- Battle of Damaturu (2014): Part of Boko Haram insurgency
| Date | 1 December 2014 |
| Location | Damaturu, Yobe State, Nigeria |
| Result | Nigerian victory |

Belligerents
- Nigeria: Boko Haram

Casualties and losses
- 44 killed 38 policemen; 6 soldiers;: 40+ killed

= Battle of Damaturu (2014) =

On 1 December 2014, Boko Haram militants attacked the town of Damaturu, Yobe State, Nigeria. The attack was repulsed by Nigerian forces, but at least 115 civilians were killed and 78 wounded in the battle.

== Background ==
Boko Haram emerged in 2009 as a jihadist social and political movement in a failed rebellion in northeast Nigeria. Throughout the following years, Abubakar Shekau unified militant Islamist groups in the region and continued to foment the rebellion against the Nigerian government, conducting terrorist attacks and bombings in cities and communities across the region.

In August 2014, Boko Haram launched a campaign to capture several cities in Borno State, capturing Damboa in late July and Gwoza and other cities in August. In each city, the group carried out large-scale massacres against civilians and suspected pro-government people. The campaign continued in Gamboru Ngala, with Boko Haram capturing the city on 25 August and immediately launching attacks on the Cameroonian city of Fotokol. On 1 September, the group captured Bama. In November 2014, Boko Haram fighters captured Malam Fatori in northern Borno State after a lull in their offensive.

Damaturu has been attacked several times before during the insurgency due to its location as the capital of Yobe State. In 2011, Boko Haram failed to seize the city, leaving 59 of its members and 41 civilians dead. The group attacked Damaturu again in October 2013, to another failure. The city was also the site of many bombings and civilian attacks by Boko Haram. In June, 21 football fans were killed when Boko Haram bombed a gathering of people watching a football match.

== Battle ==
Boko Haram militants attacked Damaturu at dawn on 1 December. The first site they attacked was the police station on Gujba Road, where many Nigerian policemen were killed. Afterwards, the group moved into residential areas. An anonymous Nigerian official said that there was "chaos throughout the city" during the attacks. Clashes were also reported at the city's prison and the Yobe Governor's residence. Many residents fled into the bush. Nigeria forces were able to repel the attack that evening in a ground and air intervention.
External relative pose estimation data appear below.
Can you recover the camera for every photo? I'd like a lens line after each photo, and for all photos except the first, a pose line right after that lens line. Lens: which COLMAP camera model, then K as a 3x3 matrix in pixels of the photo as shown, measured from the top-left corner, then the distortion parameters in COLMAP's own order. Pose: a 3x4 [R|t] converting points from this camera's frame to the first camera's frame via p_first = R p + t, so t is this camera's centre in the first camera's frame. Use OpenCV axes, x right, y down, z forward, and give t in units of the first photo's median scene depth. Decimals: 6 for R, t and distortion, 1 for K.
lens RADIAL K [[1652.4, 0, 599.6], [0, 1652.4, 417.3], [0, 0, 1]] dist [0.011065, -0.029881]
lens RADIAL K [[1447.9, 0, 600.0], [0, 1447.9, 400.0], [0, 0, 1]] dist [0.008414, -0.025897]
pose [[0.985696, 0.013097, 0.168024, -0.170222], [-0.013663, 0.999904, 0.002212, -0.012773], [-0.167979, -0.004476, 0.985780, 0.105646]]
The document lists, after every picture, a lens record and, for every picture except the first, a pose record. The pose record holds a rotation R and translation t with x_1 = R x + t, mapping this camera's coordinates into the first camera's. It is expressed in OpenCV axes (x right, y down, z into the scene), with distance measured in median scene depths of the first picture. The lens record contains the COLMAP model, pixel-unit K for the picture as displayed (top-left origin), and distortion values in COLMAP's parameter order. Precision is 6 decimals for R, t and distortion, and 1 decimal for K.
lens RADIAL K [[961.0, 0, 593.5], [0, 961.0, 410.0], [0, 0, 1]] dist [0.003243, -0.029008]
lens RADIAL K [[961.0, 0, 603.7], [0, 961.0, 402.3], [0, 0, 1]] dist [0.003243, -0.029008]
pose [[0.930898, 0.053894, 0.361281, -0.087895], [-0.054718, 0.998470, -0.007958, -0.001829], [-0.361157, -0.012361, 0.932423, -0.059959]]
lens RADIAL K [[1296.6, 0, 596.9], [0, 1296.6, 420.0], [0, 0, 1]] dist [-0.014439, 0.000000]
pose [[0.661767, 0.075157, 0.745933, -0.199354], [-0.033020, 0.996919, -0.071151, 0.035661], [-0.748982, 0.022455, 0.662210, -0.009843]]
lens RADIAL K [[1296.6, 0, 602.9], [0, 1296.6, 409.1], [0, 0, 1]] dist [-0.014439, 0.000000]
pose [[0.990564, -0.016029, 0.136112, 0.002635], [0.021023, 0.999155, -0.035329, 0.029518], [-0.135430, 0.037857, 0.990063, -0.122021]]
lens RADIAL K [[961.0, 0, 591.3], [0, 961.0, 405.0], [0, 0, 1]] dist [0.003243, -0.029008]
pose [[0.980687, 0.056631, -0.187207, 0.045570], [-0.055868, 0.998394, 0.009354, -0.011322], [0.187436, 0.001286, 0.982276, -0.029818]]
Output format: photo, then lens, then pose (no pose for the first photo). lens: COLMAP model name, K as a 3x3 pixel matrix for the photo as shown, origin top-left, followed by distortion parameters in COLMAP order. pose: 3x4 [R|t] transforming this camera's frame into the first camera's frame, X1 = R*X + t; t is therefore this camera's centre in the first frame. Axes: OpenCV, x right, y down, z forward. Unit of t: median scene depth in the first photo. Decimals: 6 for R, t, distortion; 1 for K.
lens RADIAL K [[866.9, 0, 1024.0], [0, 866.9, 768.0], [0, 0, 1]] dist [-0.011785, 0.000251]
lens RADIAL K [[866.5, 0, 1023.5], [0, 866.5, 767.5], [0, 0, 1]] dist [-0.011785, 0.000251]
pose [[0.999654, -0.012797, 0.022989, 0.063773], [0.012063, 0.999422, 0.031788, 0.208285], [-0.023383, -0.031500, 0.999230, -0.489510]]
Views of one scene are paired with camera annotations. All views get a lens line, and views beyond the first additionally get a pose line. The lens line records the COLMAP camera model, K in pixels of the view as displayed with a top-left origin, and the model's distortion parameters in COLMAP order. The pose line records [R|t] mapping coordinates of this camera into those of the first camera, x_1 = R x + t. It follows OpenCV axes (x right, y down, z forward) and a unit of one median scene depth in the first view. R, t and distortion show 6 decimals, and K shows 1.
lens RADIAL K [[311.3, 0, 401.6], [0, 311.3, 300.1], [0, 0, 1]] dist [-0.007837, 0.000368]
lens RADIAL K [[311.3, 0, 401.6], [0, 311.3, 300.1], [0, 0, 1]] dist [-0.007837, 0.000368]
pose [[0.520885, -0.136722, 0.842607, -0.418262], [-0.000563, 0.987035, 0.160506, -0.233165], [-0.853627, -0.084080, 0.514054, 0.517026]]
On the same day as the attack, Boko Haram suicide bombers bombed a market in Maiduguri, killing at least five people.

After the battle, 115 bodies were transferred to Sani Abacha hospital, all dressed in civilian clothing. Nigerian police spokesman Emmanuel Ojukwu said that 38 policemen were killed in the battle. The army also reported six deaths.

78 civilians were injured in the attack, 59 of whom were able to leave the hospital by 4 December. At least 40 Boko Haram militants were killed in the battle.